**RECORDS FOR THE TASK**.
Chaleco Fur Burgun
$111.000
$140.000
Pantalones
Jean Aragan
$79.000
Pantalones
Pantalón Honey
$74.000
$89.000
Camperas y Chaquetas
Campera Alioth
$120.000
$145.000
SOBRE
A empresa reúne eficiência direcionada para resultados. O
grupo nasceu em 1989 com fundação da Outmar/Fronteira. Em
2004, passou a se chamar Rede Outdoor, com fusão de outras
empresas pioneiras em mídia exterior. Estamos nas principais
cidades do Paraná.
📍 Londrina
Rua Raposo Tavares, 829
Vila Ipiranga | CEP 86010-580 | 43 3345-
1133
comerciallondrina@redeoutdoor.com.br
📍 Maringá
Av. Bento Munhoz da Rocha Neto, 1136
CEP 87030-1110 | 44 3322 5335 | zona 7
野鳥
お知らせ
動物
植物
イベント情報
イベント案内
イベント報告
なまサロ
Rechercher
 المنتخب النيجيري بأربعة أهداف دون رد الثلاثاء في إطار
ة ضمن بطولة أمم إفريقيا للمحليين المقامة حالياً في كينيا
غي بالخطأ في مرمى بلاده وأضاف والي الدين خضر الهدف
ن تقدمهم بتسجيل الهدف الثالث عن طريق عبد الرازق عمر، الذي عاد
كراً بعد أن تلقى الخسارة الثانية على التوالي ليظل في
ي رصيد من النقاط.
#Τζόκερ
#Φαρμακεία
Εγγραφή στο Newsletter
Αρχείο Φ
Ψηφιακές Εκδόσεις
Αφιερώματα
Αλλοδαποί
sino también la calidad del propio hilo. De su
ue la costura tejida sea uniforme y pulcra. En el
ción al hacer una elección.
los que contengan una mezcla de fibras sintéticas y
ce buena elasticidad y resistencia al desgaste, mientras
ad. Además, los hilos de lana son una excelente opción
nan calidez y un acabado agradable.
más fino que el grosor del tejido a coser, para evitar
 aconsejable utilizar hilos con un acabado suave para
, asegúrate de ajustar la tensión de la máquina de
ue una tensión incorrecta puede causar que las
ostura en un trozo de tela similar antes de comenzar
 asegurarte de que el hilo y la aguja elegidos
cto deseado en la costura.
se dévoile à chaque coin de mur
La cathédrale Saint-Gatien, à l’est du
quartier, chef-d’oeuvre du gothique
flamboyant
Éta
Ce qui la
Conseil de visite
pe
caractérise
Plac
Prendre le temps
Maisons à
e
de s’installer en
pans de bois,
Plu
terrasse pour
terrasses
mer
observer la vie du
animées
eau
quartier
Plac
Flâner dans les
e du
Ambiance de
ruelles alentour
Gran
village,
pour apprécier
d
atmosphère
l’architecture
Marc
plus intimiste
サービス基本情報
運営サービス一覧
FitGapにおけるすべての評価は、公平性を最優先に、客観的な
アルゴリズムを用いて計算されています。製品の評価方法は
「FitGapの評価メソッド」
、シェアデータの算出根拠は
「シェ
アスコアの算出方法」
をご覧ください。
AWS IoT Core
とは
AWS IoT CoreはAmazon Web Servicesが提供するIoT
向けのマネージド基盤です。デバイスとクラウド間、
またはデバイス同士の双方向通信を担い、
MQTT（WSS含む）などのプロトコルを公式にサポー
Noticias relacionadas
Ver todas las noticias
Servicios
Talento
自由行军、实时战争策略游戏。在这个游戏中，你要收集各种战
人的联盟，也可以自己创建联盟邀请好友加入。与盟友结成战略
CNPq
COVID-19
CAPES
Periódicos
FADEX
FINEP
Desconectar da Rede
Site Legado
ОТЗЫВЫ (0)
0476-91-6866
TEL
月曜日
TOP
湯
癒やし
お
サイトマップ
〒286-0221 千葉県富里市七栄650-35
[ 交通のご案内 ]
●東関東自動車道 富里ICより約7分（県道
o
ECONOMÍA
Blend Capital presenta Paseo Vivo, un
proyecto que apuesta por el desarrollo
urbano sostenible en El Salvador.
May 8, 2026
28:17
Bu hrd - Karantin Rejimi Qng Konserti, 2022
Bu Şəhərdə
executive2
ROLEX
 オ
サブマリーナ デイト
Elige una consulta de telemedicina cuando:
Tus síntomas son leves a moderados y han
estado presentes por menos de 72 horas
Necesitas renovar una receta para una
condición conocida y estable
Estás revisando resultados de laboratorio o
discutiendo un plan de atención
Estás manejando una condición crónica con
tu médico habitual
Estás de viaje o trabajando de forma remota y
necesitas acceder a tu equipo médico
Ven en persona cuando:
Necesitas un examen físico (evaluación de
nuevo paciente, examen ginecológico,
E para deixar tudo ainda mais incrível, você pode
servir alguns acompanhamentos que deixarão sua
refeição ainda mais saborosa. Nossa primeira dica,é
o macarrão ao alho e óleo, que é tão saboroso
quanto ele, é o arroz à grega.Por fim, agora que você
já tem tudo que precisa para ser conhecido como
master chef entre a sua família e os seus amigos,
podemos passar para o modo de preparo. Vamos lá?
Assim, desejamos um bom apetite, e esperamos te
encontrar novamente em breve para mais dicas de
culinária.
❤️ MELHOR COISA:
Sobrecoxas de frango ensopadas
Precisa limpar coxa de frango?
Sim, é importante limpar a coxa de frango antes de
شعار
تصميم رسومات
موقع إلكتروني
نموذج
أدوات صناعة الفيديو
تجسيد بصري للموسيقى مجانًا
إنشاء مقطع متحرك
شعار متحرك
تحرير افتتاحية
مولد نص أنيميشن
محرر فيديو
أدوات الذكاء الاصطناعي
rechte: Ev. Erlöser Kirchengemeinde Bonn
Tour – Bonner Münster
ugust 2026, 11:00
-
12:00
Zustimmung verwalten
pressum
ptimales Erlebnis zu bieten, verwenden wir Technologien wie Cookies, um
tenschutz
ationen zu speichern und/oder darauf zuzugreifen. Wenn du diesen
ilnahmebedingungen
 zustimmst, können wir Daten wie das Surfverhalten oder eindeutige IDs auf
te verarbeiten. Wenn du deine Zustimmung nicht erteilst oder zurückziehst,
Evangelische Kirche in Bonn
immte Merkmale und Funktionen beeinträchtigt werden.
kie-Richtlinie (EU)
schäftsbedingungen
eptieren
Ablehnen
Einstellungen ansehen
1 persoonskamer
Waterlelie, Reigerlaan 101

**WHAT YOU NEED TO DO**.
Search the entries for the word "acabado". Copy each line where it appears.

**SOLVED PROBLEM**.
nan calidez y un acabado agradable.
 aconsejable utilizar hilos con un acabado suave para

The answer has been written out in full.